(Beginning of SUPPLIED DATA)

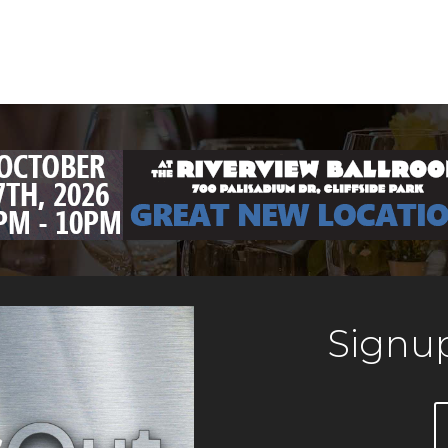
Signup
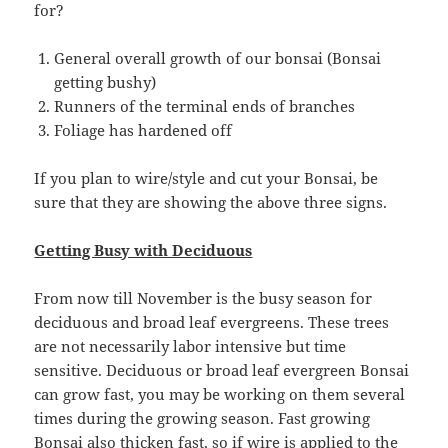
for?
General overall growth of our bonsai (Bonsai
getting bushy)
Runners of the terminal ends of branches
Foliage has hardened off
If you plan to wire/style and cut your Bonsai, be
sure that they are showing the above three signs.
Getting Busy with Deciduous
From now till November is the busy season for
deciduous and broad leaf evergreens. These trees
are not necessarily labor intensive but time
sensitive. Deciduous or broad leaf evergreen Bonsai
can grow fast, you may be working on them several
times during the growing season. Fast growing
Bonsai also thicken fast, so if wire is applied to the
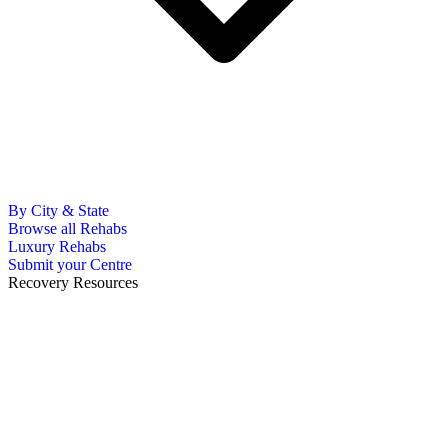
By City & State
Browse all Rehabs
Luxury Rehabs
Submit your Centre
Recovery Resources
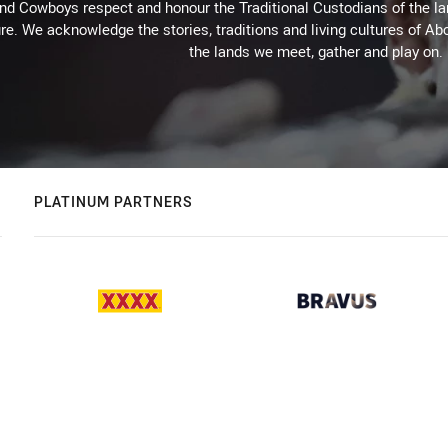
d Cowboys respect and honour the Traditional Custodians of the land
re. We acknowledge the stories, traditions and living cultures of Abo
the lands we meet, gather and play on.
PLATINUM PARTNERS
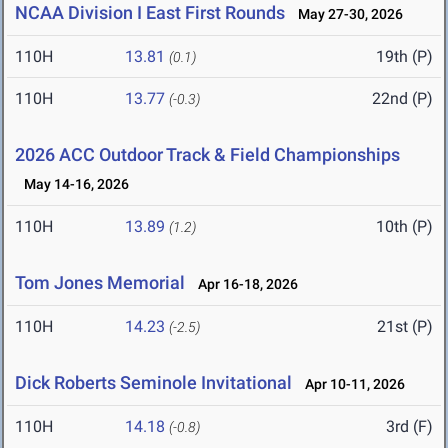
NCAA Division I East First Rounds
May 27-30, 2026
110H
13.81
19th (P)
(0.1)
110H
13.77
22nd (P)
(-0.3)
2026 ACC Outdoor Track & Field Championships
May 14-16, 2026
110H
13.89
10th (P)
(1.2)
Tom Jones Memorial
Apr 16-18, 2026
110H
14.23
21st (P)
(-2.5)
Dick Roberts Seminole Invitational
Apr 10-11, 2026
110H
14.18
3rd (F)
(-0.8)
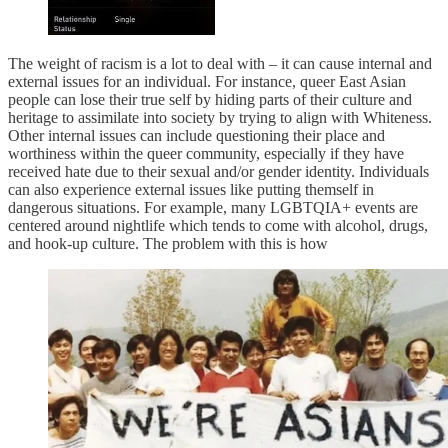
The weight of racism is a lot to deal with – it can cause internal and
external issues for an individual. For instance, queer East Asian
people can lose their true self by hiding parts of their culture and
heritage to assimilate into society by trying to align with Whiteness.
Other internal issues can include questioning their place and
worthiness within the queer community, especially if they have
received hate due to their sexual and/or gender identity. Individuals
can also experience external issues like putting themself in
dangerous situations. For example, many LGBTQIA+ events are
centered around nightlife which tends to come with alcohol, drugs,
and hook-up culture. The problem with this is how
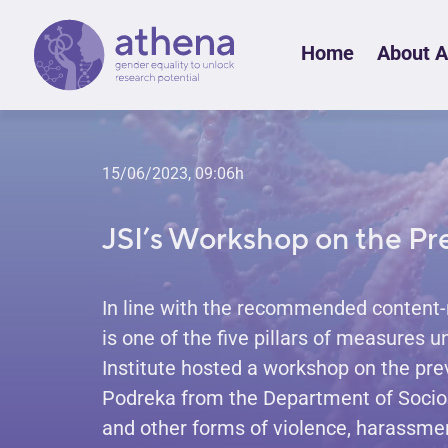
Skip
Home
About 
to
content
15/06/2023, 09:06h
JSI’s Workshop on the Pr
In line with the recommended content-
is one of the five pillars of measures 
Institute hosted a workshop on the pre
Podreka from the Department of Sociolog
and other forms of violence, harassme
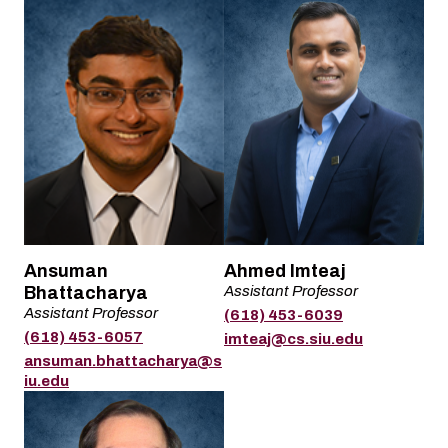
Name
Name
Ansuman
Ahmed Imteaj
Bhattacharya
Assistant Professor
Title
Assistant Professor
(618) 453-6039
Title
Phone
(618) 453-6057
Email
imteaj@cs.siu.edu
Phone
Email
ansuman.bhattacharya@s
iu.edu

(End of SUPPLIED DATA)

Read the entries above and find each line holding the word "season". Copy it out.

From now till November is the busy season for
times during the growing season. Fast growing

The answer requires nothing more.